Glossectomy is always performed under general anesthesia.
A glossectomy is performed for the treatment cancer of the tongue. Removing the tongue is indicated if the patient has a cancer that does not respond to other forms of treatment.
Cancer of the tongue is considered very dangerous due to the reality that it can easily spread to nearby lymph glands. Most cancer specialists suggest surgical removal of the cancerous tissue.
A partial glossectomy is rather a simple surgery. The hole is normally repaired by sewing up the tongue immediately after the surgery or by using a small graft of skin, if the "hole" left by the removal of the cancer is small.
Care is taken to repair the tongue so as to maintain its mobility, if the glossectomy is more extensive.
Radial Forearm Free Flap
A general approach is to use a piece of skin taken from the wrist together with the blood vessels that supply it. This type of implant is called a radial forearm free flap. The flap is inserted into the hole in the tongue.
This process requires a highly skilled surgeon who is able to connect very small arteries.
Complete removal of the tongue, called a total glossectomy. Complete glossectomy is hardly performed.
Alcohol consumption and smoking are the most important risk factors for cancer of the tongue. The risk is notably higher in patients who use both alcohol and tobacco than in those who use only one.
Biopsy is the only way to confirm a diagnosis of cancer, if an area of abnormal tissue has been found in the mouth, either by the patient or by a dentist or doctor. If the biopsy indicates that cancer is present, a comprehensive physical examination of the patient's head and neck is performed prior to surgery.

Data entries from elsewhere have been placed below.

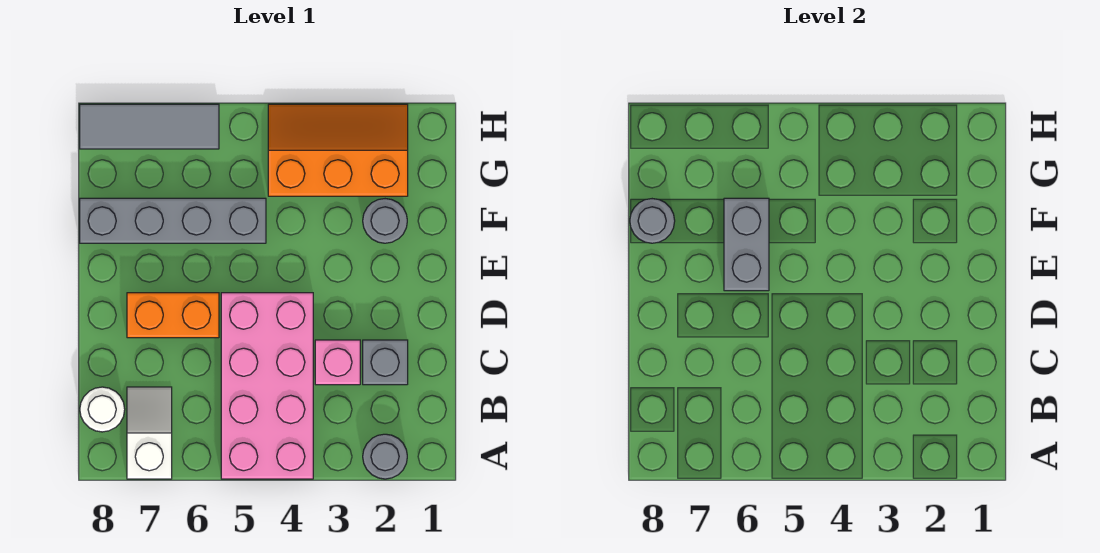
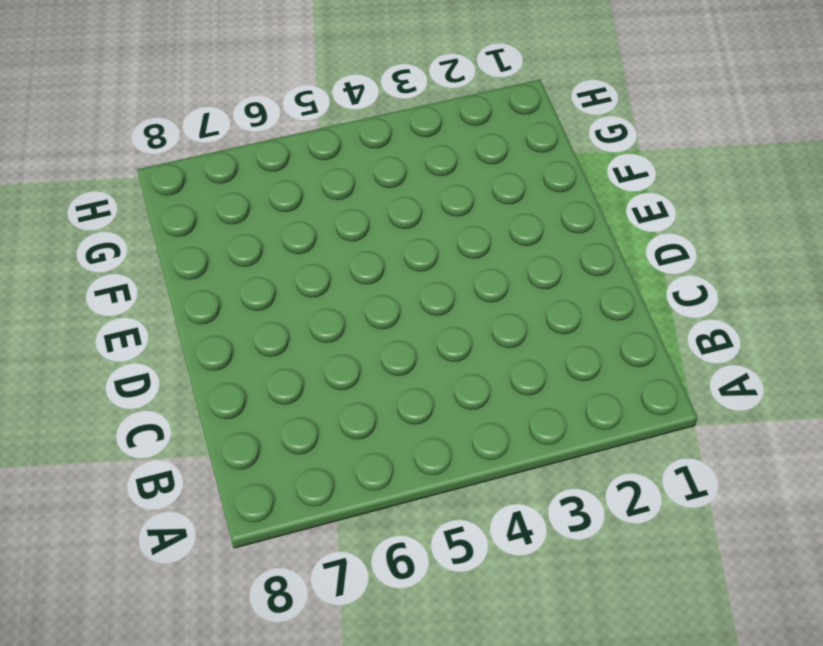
none -> grey 1x1 round brick [363,434,407,479]
none -> pink 2x4 brick [221,293,313,479]
none -> white 1x2 slope [127,387,172,479]

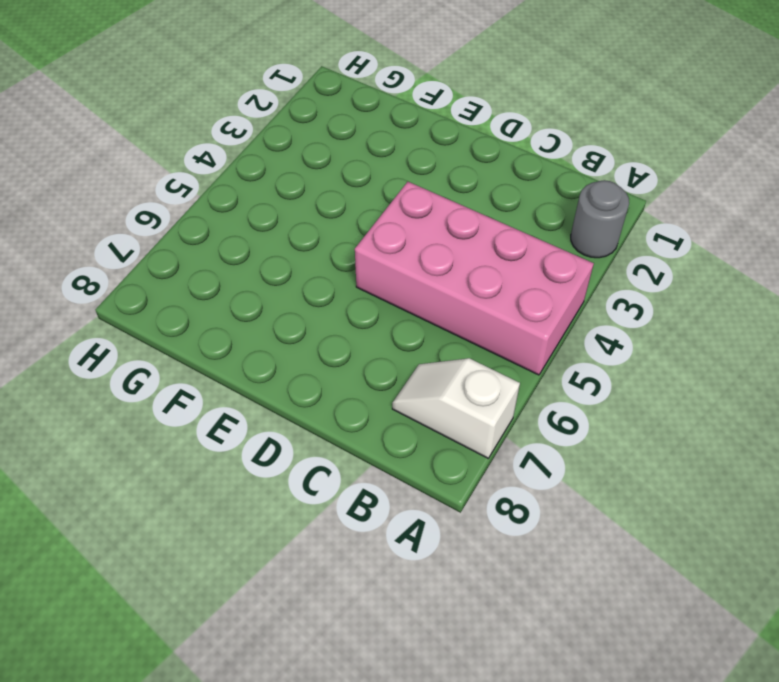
none -> white 1x1 round brick [80,387,125,432]
none -> grey 1x1 brick [363,340,408,385]
none -> pink 1x1 brick [315,340,360,385]

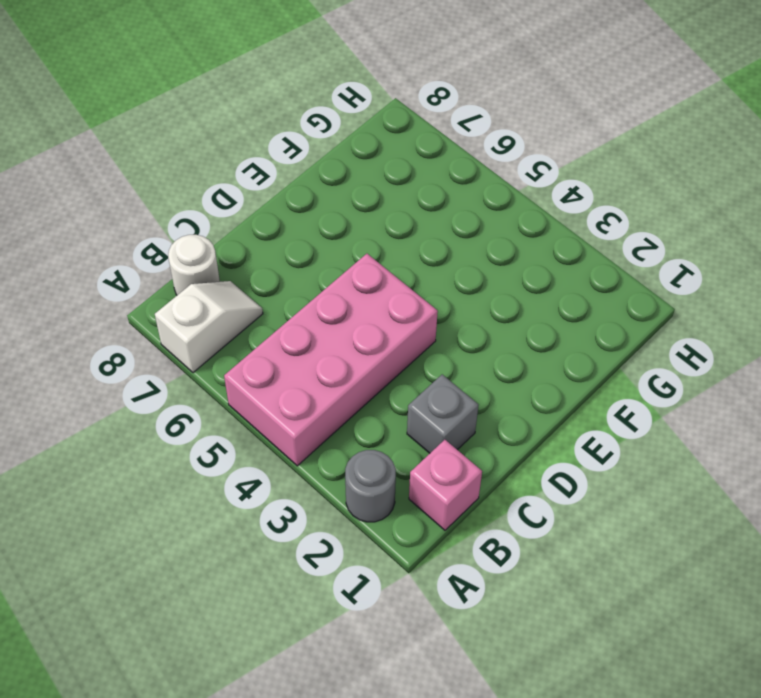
pink 1x1 brick [409,440,482,530] -> pink 1x1 brick moved to [315,340,360,385]
none -> orange 1x2 brick [127,293,219,338]
none -> grey 1x1 round brick [363,199,407,243]
none -> grey 1x4 brick [80,198,266,243]

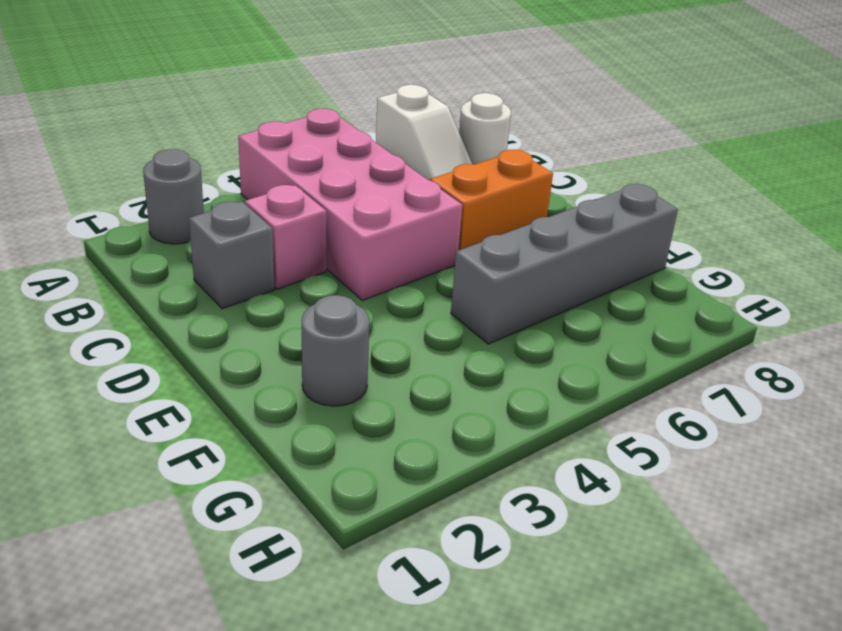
none -> orange 2x3 slope [268,104,408,196]
none -> grey 1x3 tile [80,104,219,149]
none -> grey 1x2 brick [724,198,769,291]

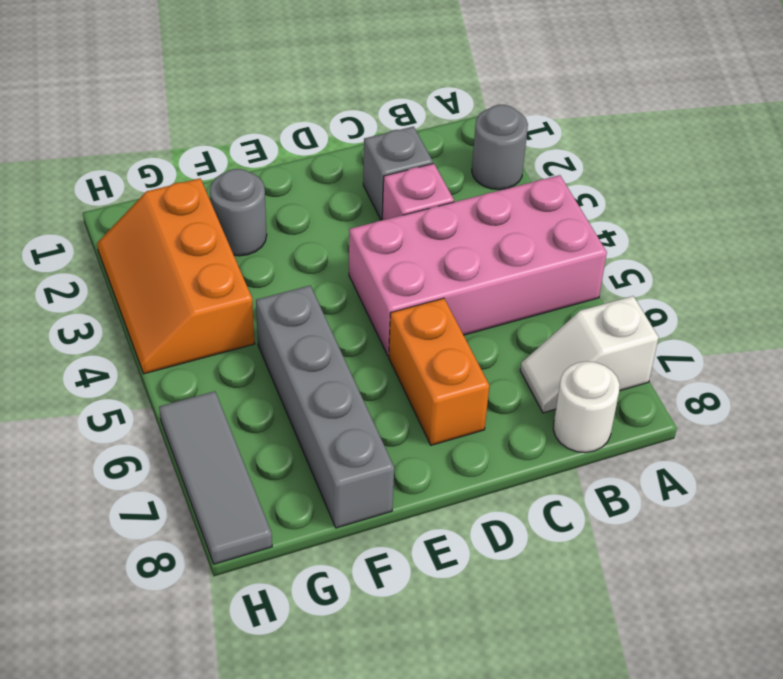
none -> grey 1x2 brick [724,198,769,291]
none -> grey 1x1 round brick [630,199,675,243]

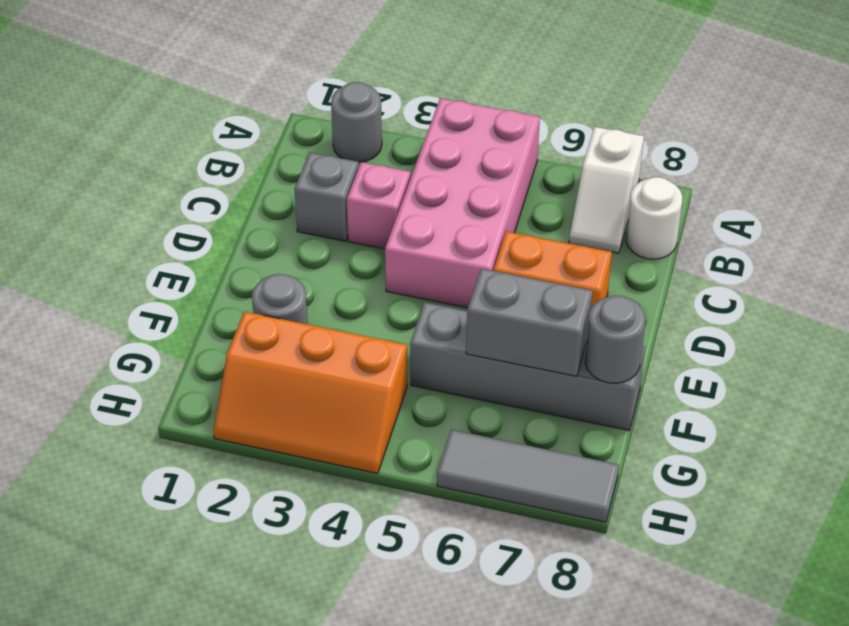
grey 1x2 brick [466,269,592,376] -> grey 1x2 brick turned to [724,198,769,291]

A pathologist, who is a physician who specializes in the study of disease, examines the tissue sample under a microscope to check for cancer cells.
Post Glossectomy Care
After the performance of the glossectomy, patients usually remain in the hospital for 8 to 10 days. They often need oxygen in the first 24–48 hours after the surgery. Oxygen is administered through a facemask or through two small tubes placed in the nostrils.
Until the patient can accept taking food by mouth, he or she is given fluids through a tube that goes from the nose to the stomach. Radiation treatment is often scheduled after the surgery to demolish any remaining cancer cells. As patients regain the ability to eat and swallow, they also begin speech therapy.
Risk factors Of Glossectomy
Risk factors related with a glossectomy include:
- Fistula formation. Incomplete cure may result in the formation of a passage between the skin and the mouth cavity within the first two weeks following a glossectomy. This complication often happens after feeding has resumed. Patients who have had radiotherapy are at greater risk of developing a fistula.
- Poor speech and problem in swallowing. This complication depends on how much of the tongue is removed.
- Bleeding from the tongue. This is an early complication of surgery; it can result in severe inflammation leading to blockage of the airway.
- Flap failure. This complication is often due to problems with the flap's blood supply.
Results after Glossectomy surgery:
A successful glossectomy results in total removal of the cancer, better capability to swallow food, and restored speech. If at least one-third of the tongue remains and an experienced surgeon has performed the repair, the quality of the patient's speech is usually very good.
Total glossectomy results in severe disability because the "new tongue" is not capable of movement. This lack of movement creates much difficulty in eating and talking.
Even in the case of a successful glossectomy, the long-term result depends on the stage of the cancer and the connection of lymph glands in the neck. An alternative to glossectomy is the insertion of radioactive wires into the cancerous tissue. This is an efficient treatment but requires specialized surgical skills and facilities.